Despite everything I don’t like about, this saw has become the number one tool I use when overlanding. No matter what I’m doing, where I go, however long I’m gone for, it comes with me. Because you never know what you’ll encounter when out on the trail.
Imagine you’ve been on the trail for hours, searching for the perfect spot to camp. Finally, you find it, the best campsite you have ever seen! There is just one thing that could make it better, cinnamon rolls! This is something we’ve been able to do, ever since we got a Camp Chef Camp Oven two years ago. With the addition of the Camp Oven to our overlanding arsenal, the on-trail menu has expanded tremendously.
Fuel and Power
The oven is fueled by propane, either with a 1LB or a larger tank, when combined with an available hose. Using a 1LB tank has its limitations, only letting the oven get up to 350F for 7 hours. While using a larger tank will allow it to reach 400F. No matter what tank size you use, the oven will still produce 3,000BTUs/hr and the two brass range burners will do 7,500BTUs/hr.
After owning this oven for as long as I have, I feel like I can share my honest thoughts on the product. First off, I haven’t been nice to it. Saying that it has held up surprisingly well. The only casualties were two of the rubber feet breaking off. It was nice to find that Camp Chef does offer replacement parts on anything you could break. You can find a parts catalog here.
Something I wish we had purchased was the Deluxe Oven Carry Bag. As of now, I let it bounce around in the bed of my truck, and it would be nice to have some protection for the oven glass. I did buy the Bulk Tank Hose Adapter, and I don’t think we could live without it. It’s been great not having to worry about how many 1LB tanks I should bring along. Especially on a week-long trek on the back roads of the Upper Peninsula. With one 20LB tank, we made two meals a day and heated water for coffee and tea for nine days!

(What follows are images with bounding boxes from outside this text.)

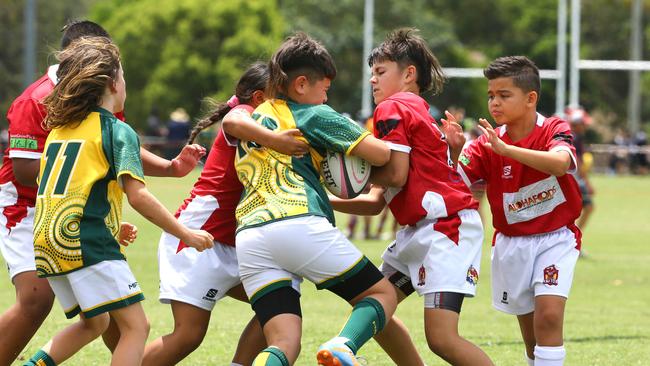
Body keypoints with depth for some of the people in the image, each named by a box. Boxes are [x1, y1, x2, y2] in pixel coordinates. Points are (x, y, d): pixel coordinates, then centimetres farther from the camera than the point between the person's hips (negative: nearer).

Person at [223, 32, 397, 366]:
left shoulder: (252, 119, 27)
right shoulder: (314, 115, 10)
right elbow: (381, 154, 3)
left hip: (248, 236, 6)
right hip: (299, 224, -5)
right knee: (382, 294, 9)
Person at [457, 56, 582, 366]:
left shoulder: (554, 130, -13)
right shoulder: (486, 145, -6)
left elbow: (560, 163, -36)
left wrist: (506, 149, -44)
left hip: (556, 238, -3)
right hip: (511, 243, 3)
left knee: (549, 313, -21)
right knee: (530, 330, 8)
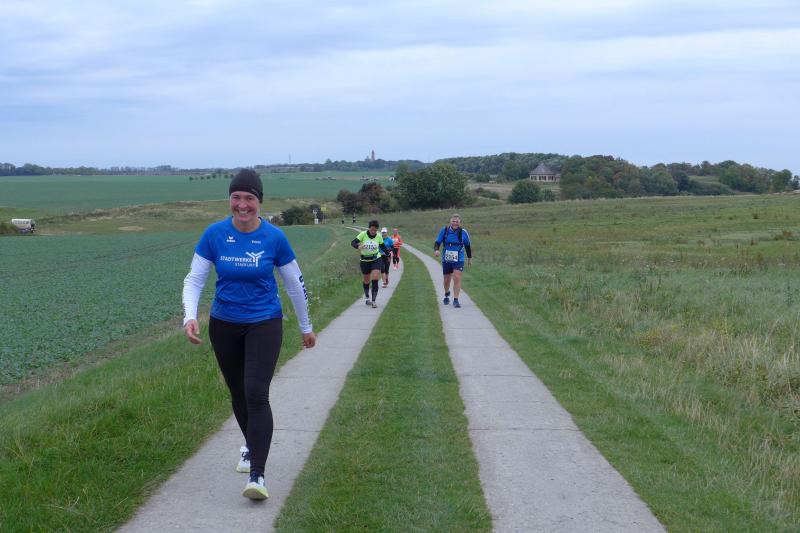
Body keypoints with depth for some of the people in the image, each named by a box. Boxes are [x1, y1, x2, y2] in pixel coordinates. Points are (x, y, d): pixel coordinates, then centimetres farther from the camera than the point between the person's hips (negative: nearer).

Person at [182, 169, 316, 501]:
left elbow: (295, 284, 3)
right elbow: (194, 279, -4)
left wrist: (306, 327, 12)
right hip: (224, 325, 3)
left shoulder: (274, 238, -9)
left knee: (256, 394, -17)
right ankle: (251, 446, 44)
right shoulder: (215, 234, -7)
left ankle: (257, 475, -18)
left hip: (264, 324, -3)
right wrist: (190, 316, -21)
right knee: (238, 393, 16)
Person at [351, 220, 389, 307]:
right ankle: (367, 298, 34)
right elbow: (353, 243, -21)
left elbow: (382, 246, 12)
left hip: (376, 260, 0)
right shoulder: (363, 234, -13)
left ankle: (373, 301, -14)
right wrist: (358, 246, -42)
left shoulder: (379, 236, -7)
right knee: (366, 281, 12)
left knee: (375, 279, -16)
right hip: (365, 260, 0)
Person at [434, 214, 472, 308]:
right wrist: (436, 250, -22)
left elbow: (468, 245, 10)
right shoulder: (444, 230, -4)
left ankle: (455, 300, -13)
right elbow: (437, 242, 0)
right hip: (446, 260, 1)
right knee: (446, 280, 12)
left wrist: (469, 258, 18)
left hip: (458, 260, -1)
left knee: (457, 278, -17)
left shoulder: (463, 232, -4)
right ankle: (446, 295, 43)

One thing we’ve noticed that’s kind of annoying is that the oven seems to take forever to heat up. Depending on the weather, you may be waiting an hour or so for the oven to heat to temperature. This is more prominent when you are trying to use a burner and the oven, at the same time. What I’ve also noticed is the thermometer is slightly off, and it can be a little inconvenient being unable to set the oven to a specific temperature. You may need to cook your food slightly longer in the oven to make up for inconsistent temps. But in the end, it is camping, and I usually don’t plan on making anything that needs to be in the oven for more than 30 minutes.
All in all, I do enjoy using the Camp Chef Camp Oven over a traditional camp stove. The ability to make things like garlic bread, pizza rolls, or even cookies on a cold night, makes our on-trail home feel more like a real home.